## Yapılacak işler
1/ Sokak köpekleri sergisiyle ilgili yazıda “Sokakların hem temizlikçi” sözcüklerinden “serüvenine ışık tutuyor.” sözcüklerine kadar uzanan bölümün tamamını aynen yazın.
2/ Sokak köpekleri sergisiyle ilgili yazıya göre bu sergiyi kent tarihi ve toplumsal tarih odaklı sergilerine ekleyen kurum hangisidir?
3/ Sokak köpekleri sergisiyle ilgili yazıyı bittiği yerden devralıp sürdürün.

Sokakların hem temizlikçi hem bekçileri: KÖPEKLER

“Dört Ayaklı Belediye: İstanbul’un Sokak Köpekleri” sergisi, kent tarihinin aslî unsurları arasında olan sokak köpeklerinin geçmişini anlatıyor

10 Şubat 2017 - 13:26

İstanbul Araştırmaları Enstitüsü, kent tarihi ve toplumsal tarih odaklı sergilerine bir yenisini ekliyor. “Dört Ayaklı Belediye: İstanbul’un Sokak Köpekleri” sergisi, hemen her dönemde gündelik yaşamın önemli bir parçası olan sokak köpeklerinin, dini, siyasi ve sosyolojik dönüşümlerle değişen serüvenine ışık tutuyor.

## Veri kesiti
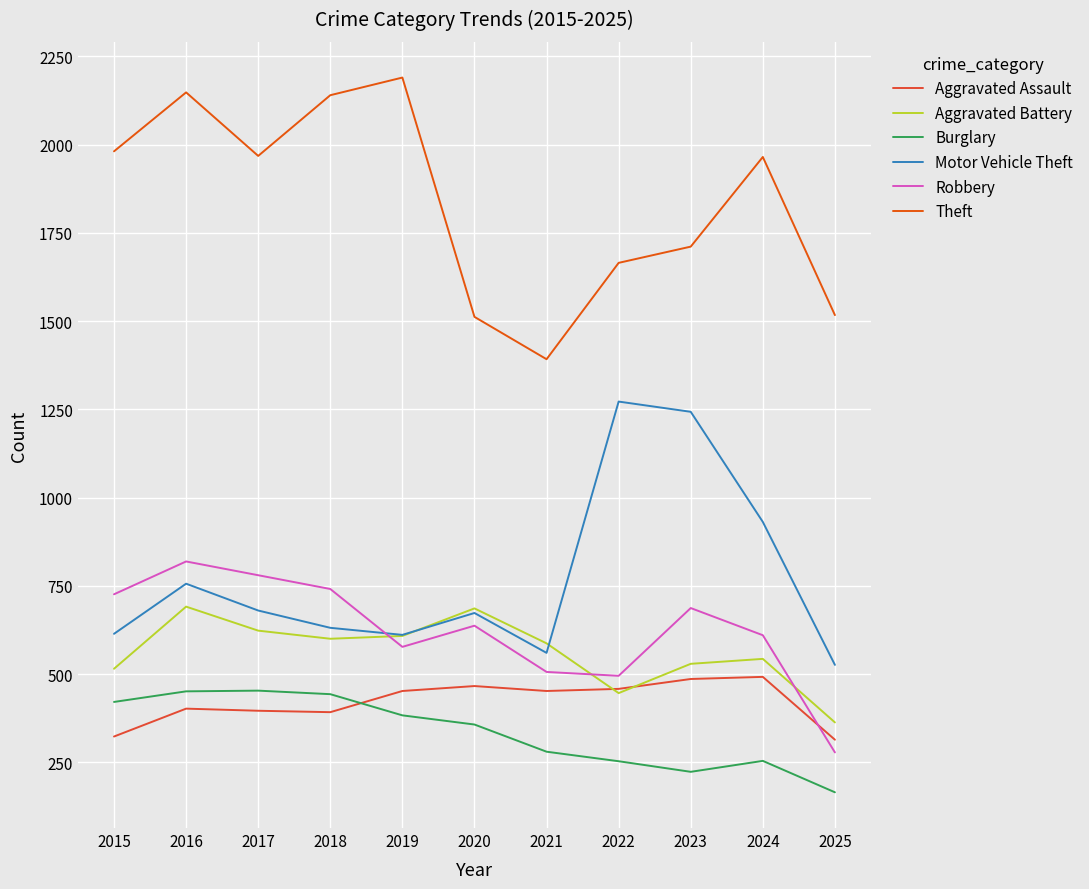

Where is the first local minimum for Aggravated Battery?

2018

## Görev sonuçları
1/
Sokakların hem temizlikçi hem bekçileri: KÖPEKLER

“Dört Ayaklı Belediye: İstanbul’un Sokak Köpekleri” sergisi, kent tarihinin aslî unsurları arasında olan sokak köpeklerinin geçmişini anlatıyor

10 Şubat 2017 - 13:26

İstanbul Araştırmaları Enstitüsü, kent tarihi ve toplumsal tarih odaklı sergilerine bir yenisini ekliyor. “Dört Ayaklı Belediye: İstanbul’un Sokak Köpekleri” sergisi, hemen her dönemde gündelik yaşamın önemli bir parçası olan sokak köpeklerinin, dini, siyasi ve sosyolojik dönüşümlerle değişen serüvenine ışık tutuyor.

2/ İstanbul Araştırmaları Enstitüsü

3/
İstanbul kent tarihine farklı bir bakış sunan sergi, İstanbul kent tarihinin aslî unsurları arasında yerini alan sokak köpeklerinin, birbirini izleyen iki farklı dönemini yansıtıyor. Kentin bu dört ayaklı kalabalık grubu, Fetih’ten Tanzimat’a uzanan dört yüzyıllık ilk dönemde, gündelik hayatı insanlarla paylaştı, içe dönük mahalle hayatında yerleşik nüfusu yabancılara karşı korudu. 19. yüzyıl başlarından itibaren ise modernleşme hareketleri ile birlikte, Batılı kentlerde uzunca süredir uygulanan tasfiyeye maruz kaldı, sürgün edildi. Sokakları ana vatanı bilen İstanbul’un ıssız karakterlerinin bu trajik hikâyesi büyük itlafa kadar kesintisiz devam etti.

“ORTAK YAŞAM FELSEFELERİ VAR”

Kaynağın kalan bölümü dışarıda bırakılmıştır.